Saya terlalu takut dan malu mengakui bahwa saya salah. Saya juga tidak terbiasa dengan kondisi saya yang belum bisa terbuka dengan orang lain. Ini bukan masalah kepercayaan tapi masalah... Yang terlalu lebih dan terlalu berlarut-larut.
Saya hanya ingin ada wanita disamping kemudian memeluknya, atau sekedar mengusel dibalik tubuhnya. Atau bersandar di punggung atau dibahunya. Atau menggandeng tangannya kemudian mendekapnya.
Namun, orang itu sekali lagi mengajak bicara
"Kemarin dirumah fadil aku dikamarnya sendirian, dan begitu ..."

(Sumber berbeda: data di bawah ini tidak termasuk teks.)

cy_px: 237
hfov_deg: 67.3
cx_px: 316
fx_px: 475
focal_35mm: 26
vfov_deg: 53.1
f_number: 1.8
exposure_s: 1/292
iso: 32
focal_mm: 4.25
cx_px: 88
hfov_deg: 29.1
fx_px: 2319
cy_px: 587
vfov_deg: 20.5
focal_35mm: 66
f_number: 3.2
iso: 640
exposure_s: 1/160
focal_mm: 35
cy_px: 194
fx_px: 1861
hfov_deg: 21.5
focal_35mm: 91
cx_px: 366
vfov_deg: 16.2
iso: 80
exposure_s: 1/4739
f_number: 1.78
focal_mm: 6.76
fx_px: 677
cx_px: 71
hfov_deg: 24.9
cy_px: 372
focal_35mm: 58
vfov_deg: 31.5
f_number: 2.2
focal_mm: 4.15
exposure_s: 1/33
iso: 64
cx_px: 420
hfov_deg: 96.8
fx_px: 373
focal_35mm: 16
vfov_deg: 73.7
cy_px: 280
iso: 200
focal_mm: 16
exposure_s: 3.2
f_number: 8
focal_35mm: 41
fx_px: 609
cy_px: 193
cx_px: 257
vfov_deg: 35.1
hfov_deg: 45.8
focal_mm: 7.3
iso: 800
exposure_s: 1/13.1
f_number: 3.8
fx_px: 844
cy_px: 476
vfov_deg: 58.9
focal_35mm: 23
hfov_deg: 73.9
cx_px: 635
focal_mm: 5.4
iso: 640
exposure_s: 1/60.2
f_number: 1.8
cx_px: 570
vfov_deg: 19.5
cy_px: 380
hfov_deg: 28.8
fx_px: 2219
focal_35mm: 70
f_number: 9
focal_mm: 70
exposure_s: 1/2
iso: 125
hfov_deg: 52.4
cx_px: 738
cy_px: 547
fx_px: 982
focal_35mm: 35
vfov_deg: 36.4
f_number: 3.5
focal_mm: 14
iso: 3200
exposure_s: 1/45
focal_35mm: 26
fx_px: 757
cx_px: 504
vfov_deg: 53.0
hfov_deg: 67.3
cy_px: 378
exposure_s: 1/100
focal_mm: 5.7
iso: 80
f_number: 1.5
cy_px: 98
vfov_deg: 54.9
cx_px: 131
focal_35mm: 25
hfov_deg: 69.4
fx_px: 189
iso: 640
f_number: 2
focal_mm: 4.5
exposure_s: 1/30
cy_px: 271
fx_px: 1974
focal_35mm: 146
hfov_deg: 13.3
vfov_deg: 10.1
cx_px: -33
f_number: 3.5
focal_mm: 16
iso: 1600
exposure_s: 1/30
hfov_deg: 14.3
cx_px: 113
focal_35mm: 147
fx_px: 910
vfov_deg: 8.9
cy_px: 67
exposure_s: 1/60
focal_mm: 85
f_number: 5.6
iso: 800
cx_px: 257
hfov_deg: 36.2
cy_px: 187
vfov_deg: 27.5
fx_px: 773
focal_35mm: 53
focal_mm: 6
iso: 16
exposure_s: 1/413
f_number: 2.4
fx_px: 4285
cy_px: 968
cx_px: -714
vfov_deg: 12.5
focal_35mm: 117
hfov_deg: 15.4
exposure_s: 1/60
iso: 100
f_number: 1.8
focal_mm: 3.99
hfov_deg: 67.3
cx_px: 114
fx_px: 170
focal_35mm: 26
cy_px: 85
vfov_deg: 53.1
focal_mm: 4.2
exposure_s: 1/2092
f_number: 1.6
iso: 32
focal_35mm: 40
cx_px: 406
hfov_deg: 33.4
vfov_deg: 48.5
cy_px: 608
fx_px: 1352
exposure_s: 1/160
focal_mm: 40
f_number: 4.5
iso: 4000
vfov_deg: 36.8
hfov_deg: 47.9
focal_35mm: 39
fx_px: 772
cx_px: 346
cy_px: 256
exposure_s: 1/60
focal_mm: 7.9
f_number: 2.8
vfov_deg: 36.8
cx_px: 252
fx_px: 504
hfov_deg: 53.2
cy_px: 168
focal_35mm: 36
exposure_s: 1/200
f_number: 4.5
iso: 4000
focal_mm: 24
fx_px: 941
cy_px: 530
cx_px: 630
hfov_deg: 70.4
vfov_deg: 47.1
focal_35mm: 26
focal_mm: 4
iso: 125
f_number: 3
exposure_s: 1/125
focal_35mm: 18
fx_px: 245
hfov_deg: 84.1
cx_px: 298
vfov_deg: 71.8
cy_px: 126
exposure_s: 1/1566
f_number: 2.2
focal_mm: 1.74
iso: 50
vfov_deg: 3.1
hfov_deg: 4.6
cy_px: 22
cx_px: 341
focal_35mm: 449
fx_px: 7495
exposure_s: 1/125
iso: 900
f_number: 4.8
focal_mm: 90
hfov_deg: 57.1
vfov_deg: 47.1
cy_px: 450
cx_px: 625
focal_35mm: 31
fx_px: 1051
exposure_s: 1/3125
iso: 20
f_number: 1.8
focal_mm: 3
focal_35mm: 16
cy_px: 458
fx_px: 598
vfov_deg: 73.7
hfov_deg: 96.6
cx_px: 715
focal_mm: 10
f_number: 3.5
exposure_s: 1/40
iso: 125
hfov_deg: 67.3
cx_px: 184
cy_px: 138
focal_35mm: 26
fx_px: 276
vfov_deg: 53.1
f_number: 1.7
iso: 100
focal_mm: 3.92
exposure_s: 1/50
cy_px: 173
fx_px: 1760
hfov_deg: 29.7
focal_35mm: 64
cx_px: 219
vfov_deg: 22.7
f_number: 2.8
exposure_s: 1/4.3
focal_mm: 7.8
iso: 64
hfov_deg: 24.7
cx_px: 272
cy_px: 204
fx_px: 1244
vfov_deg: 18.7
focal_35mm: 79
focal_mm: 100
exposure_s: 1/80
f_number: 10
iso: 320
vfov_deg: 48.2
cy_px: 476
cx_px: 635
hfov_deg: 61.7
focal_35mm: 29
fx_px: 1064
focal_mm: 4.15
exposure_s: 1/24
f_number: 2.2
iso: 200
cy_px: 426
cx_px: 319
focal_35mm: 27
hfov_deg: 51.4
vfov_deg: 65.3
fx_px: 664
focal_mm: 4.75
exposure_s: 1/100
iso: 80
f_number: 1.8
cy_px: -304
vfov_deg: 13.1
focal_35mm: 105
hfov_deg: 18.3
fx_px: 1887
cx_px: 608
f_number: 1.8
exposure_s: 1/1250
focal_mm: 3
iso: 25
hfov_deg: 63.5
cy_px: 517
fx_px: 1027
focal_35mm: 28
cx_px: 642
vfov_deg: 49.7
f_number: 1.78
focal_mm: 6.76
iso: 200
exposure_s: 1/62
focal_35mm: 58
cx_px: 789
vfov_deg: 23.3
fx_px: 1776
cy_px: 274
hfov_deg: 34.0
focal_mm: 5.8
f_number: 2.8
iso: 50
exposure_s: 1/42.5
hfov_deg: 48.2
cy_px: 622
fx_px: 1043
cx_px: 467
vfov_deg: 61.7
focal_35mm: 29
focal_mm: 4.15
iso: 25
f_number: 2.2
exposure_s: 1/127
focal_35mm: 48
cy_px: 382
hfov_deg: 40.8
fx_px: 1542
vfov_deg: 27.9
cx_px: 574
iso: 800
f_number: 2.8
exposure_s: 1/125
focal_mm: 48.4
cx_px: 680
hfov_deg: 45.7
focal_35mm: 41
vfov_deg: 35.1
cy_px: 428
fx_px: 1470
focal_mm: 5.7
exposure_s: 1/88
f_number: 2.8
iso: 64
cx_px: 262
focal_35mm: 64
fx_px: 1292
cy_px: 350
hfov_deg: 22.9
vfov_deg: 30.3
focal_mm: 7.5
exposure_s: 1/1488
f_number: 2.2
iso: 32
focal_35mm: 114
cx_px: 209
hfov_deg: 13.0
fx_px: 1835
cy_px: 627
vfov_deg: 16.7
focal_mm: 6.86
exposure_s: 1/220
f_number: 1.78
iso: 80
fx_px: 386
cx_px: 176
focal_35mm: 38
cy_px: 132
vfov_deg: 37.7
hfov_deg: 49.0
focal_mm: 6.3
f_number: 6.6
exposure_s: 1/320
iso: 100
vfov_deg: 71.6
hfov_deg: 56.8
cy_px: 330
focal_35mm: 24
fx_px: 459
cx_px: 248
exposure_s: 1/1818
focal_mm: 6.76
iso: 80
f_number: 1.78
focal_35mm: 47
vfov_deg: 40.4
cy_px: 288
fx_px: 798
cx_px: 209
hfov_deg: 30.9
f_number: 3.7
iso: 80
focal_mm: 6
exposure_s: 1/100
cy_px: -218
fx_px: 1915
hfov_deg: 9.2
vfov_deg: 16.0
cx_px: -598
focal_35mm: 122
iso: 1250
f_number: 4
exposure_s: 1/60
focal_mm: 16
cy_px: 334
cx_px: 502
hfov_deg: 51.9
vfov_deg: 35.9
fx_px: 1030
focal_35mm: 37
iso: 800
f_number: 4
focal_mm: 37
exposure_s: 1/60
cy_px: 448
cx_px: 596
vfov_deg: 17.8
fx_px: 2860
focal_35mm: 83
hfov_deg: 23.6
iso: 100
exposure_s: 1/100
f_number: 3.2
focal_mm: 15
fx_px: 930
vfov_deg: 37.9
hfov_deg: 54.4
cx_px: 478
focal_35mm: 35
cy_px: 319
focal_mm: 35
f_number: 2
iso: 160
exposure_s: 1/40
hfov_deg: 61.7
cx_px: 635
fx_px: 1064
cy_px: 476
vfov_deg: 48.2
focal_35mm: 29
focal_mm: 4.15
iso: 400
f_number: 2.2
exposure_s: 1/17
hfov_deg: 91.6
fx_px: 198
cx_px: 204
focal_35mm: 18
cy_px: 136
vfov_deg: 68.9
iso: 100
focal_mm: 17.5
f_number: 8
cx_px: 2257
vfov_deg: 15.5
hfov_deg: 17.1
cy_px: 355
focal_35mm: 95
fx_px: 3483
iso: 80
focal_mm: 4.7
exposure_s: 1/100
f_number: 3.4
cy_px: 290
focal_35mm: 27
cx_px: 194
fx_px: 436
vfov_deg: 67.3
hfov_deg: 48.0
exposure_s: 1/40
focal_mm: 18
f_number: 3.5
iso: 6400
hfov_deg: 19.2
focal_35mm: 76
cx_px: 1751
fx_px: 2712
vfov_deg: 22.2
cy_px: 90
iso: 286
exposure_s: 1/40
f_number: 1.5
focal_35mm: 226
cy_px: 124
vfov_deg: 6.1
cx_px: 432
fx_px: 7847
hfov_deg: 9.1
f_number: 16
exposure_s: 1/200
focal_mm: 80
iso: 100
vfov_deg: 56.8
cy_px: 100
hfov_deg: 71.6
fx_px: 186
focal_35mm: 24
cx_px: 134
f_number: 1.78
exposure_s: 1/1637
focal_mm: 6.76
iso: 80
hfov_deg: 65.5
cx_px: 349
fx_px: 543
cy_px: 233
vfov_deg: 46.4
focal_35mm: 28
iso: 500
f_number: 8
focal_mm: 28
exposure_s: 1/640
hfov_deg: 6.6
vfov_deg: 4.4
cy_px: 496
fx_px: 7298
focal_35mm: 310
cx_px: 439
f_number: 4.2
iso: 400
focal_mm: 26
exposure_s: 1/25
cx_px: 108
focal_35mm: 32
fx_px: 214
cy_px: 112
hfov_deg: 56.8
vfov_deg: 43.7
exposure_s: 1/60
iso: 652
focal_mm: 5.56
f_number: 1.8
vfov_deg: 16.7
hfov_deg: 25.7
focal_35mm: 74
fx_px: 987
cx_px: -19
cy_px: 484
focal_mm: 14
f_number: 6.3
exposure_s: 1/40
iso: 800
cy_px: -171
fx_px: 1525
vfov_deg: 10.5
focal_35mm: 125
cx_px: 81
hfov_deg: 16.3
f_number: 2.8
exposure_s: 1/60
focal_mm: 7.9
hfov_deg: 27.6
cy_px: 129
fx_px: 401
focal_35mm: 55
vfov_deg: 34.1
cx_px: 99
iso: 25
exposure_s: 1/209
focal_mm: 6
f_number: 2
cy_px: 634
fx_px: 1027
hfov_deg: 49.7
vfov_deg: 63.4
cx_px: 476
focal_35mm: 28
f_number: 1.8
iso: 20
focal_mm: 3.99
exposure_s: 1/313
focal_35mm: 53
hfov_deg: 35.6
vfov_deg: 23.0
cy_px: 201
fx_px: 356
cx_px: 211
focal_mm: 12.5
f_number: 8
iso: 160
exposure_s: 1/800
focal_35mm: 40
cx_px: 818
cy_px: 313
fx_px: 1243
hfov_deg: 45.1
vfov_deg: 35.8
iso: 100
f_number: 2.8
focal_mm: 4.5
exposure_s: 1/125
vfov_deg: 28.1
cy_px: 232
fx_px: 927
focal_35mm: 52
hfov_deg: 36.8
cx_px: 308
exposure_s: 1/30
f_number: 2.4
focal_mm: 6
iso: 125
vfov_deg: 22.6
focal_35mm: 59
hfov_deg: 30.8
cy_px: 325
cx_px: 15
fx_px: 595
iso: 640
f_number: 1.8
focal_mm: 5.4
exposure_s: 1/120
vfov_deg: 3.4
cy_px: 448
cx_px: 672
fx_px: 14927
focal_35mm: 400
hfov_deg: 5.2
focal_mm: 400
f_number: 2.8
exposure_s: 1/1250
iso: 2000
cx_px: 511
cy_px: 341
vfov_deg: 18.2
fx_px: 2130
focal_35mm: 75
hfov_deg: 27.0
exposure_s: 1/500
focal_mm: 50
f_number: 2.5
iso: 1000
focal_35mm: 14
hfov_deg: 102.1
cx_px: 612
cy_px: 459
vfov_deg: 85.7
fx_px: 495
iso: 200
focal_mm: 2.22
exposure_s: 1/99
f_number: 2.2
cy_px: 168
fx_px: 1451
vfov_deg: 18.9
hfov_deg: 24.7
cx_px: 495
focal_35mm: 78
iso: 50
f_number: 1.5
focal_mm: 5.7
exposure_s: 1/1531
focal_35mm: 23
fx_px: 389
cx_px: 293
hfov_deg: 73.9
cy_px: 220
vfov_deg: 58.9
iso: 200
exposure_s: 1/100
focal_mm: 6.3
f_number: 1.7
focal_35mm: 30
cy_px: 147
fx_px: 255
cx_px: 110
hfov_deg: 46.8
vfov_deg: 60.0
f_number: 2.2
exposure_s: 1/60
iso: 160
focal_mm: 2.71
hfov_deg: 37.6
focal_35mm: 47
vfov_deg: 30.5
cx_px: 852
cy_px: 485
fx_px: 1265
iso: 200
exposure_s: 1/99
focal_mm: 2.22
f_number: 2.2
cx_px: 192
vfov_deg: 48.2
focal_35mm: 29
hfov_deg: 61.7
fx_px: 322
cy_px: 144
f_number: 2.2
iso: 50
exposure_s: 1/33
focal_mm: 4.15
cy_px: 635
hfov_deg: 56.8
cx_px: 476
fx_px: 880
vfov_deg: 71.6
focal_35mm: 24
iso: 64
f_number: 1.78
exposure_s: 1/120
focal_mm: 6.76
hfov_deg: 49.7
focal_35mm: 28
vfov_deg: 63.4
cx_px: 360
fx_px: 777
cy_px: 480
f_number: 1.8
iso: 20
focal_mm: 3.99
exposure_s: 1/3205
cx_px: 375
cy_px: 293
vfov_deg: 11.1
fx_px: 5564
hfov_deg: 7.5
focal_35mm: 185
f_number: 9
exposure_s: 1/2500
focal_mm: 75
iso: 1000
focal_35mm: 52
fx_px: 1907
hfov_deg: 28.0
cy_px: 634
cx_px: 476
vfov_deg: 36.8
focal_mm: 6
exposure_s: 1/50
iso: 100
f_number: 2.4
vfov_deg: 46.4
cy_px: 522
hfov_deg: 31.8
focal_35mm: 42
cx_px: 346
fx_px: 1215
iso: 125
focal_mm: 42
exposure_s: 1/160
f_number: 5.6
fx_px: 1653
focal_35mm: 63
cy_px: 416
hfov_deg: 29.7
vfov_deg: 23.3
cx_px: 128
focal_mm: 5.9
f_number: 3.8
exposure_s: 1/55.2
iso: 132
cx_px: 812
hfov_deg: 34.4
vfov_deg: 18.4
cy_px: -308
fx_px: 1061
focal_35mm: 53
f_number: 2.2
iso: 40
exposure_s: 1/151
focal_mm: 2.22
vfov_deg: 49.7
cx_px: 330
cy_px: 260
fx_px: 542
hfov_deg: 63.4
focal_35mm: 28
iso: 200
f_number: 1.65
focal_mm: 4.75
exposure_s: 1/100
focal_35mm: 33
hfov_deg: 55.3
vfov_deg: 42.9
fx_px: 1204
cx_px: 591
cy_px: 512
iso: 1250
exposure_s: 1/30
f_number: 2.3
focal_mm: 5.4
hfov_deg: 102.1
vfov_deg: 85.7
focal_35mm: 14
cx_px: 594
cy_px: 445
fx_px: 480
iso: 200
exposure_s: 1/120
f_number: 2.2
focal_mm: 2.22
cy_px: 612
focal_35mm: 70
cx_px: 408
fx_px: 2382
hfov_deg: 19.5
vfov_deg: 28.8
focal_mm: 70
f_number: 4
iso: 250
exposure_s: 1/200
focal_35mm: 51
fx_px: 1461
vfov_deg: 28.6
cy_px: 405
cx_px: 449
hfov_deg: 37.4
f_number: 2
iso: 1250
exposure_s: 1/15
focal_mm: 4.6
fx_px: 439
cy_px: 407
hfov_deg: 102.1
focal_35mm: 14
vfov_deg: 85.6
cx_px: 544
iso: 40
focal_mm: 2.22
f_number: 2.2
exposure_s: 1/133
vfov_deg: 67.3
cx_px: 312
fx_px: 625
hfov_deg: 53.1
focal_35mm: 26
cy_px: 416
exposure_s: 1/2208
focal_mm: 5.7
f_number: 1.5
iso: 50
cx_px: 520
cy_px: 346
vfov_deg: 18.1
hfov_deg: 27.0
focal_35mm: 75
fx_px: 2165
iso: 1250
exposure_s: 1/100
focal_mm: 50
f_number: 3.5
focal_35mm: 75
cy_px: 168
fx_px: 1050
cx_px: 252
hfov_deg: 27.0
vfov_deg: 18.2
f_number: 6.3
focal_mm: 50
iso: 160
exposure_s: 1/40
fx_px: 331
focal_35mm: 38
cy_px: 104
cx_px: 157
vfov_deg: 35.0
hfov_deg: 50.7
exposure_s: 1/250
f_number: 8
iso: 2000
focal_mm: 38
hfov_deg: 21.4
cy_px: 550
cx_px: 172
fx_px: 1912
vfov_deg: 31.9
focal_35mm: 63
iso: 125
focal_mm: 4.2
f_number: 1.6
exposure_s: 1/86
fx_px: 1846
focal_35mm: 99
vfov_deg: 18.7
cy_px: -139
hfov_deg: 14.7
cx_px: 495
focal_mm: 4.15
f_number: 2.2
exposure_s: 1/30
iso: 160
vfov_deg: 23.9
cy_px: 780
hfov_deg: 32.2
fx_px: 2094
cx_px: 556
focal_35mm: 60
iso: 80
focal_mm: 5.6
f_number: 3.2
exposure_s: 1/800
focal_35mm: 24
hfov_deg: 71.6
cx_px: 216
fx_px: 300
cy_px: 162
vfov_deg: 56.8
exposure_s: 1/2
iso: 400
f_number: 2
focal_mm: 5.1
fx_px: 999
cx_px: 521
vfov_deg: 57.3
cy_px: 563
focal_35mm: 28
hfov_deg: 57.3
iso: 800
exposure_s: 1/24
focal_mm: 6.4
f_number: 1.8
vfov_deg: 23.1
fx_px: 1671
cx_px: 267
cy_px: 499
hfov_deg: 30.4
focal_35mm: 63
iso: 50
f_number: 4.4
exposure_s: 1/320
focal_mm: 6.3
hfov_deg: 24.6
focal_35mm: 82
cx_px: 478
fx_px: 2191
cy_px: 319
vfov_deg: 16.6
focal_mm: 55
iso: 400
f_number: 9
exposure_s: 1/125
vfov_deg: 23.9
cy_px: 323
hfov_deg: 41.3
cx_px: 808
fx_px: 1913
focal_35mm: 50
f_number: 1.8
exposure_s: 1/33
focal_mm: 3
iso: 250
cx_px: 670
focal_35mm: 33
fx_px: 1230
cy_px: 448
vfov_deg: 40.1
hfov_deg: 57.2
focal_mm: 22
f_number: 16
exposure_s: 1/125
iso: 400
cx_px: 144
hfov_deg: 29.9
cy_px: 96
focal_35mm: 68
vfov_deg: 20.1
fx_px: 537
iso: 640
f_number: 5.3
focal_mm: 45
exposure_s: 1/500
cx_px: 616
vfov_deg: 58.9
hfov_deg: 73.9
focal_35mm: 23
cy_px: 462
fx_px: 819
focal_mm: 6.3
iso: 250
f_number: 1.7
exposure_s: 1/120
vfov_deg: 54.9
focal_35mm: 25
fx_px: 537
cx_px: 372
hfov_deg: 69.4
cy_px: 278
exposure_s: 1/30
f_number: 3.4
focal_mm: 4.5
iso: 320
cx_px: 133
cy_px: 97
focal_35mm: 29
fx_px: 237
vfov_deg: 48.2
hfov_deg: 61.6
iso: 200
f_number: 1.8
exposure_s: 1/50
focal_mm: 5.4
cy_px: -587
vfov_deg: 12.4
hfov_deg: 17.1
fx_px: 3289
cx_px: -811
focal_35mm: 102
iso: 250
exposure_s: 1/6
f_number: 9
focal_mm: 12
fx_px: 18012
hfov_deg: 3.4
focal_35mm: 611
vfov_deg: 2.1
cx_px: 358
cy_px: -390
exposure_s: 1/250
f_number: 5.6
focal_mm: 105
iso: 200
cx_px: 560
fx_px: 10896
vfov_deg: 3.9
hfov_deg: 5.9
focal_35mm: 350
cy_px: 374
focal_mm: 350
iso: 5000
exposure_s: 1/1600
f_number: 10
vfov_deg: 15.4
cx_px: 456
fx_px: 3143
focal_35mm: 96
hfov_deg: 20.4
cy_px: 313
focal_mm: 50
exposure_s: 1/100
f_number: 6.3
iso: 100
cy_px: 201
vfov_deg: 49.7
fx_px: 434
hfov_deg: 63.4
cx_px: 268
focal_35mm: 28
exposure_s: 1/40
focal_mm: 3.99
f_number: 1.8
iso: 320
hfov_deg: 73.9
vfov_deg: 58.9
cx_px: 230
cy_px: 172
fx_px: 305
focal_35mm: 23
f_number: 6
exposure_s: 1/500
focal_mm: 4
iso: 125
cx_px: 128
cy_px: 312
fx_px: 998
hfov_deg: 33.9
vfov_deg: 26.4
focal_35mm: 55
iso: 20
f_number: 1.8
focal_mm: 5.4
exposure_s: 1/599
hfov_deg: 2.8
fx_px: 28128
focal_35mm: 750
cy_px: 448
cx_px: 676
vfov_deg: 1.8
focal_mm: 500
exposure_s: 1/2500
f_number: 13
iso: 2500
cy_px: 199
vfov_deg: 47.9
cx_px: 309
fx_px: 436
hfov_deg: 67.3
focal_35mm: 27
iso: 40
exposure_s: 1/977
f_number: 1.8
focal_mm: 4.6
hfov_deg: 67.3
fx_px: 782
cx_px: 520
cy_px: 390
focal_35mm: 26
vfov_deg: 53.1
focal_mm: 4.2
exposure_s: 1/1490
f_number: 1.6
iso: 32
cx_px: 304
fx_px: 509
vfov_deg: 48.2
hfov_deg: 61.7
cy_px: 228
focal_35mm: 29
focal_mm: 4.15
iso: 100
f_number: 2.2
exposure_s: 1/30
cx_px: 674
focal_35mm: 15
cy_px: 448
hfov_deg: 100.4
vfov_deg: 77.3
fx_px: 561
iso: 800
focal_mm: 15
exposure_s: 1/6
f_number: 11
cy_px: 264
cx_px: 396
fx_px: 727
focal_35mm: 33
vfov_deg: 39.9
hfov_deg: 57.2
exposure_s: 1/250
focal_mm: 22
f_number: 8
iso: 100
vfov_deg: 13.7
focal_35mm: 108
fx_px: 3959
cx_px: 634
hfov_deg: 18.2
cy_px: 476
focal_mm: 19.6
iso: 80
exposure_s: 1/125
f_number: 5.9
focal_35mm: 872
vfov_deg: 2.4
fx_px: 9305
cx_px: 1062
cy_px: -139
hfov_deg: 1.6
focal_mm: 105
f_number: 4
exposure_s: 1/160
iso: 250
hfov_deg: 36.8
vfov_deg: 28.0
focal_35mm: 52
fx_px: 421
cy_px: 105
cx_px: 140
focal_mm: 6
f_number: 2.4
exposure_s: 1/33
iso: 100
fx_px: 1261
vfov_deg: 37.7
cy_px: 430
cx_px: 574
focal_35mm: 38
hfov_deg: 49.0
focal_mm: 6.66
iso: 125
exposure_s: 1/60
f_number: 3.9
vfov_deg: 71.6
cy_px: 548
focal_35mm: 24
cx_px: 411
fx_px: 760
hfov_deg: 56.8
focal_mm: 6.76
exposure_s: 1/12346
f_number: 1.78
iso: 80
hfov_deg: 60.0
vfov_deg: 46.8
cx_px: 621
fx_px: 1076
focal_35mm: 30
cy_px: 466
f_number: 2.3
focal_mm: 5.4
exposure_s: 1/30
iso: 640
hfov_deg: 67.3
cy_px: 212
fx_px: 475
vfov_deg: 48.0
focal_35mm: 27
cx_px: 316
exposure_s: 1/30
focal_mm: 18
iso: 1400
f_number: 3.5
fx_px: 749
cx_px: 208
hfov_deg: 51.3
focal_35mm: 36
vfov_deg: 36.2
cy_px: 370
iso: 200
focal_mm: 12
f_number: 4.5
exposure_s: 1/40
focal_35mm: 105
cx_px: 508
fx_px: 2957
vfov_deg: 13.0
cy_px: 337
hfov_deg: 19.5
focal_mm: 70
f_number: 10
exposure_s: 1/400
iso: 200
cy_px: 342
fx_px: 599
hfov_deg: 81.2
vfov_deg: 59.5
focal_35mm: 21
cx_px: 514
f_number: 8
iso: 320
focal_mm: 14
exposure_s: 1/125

Mungkin kita sama, namun agak lain.
"..." Samar-samar saya lupa bicara apa namun mengucap sambil terisak.
"Ayo pergi."
"Aku lagi ngga mood."
"Maka dari itu.."
"Aku takut merusak suasana. Aku pulang."
Saya terlalu egois sehingga harus membingungkan orang lain begitu. Seharusnya saya harus berpikir lebih jernih dan menolak ajakan dengan sopan sambil tersenyum dan memberi salam, bukan dengan memalingkan wajah dan berlalu begitu saja. Saya lelah dengan kepala saya, andai orang-orang paham itu. Tapi diri saya sendiri tidak mampu memahaminya.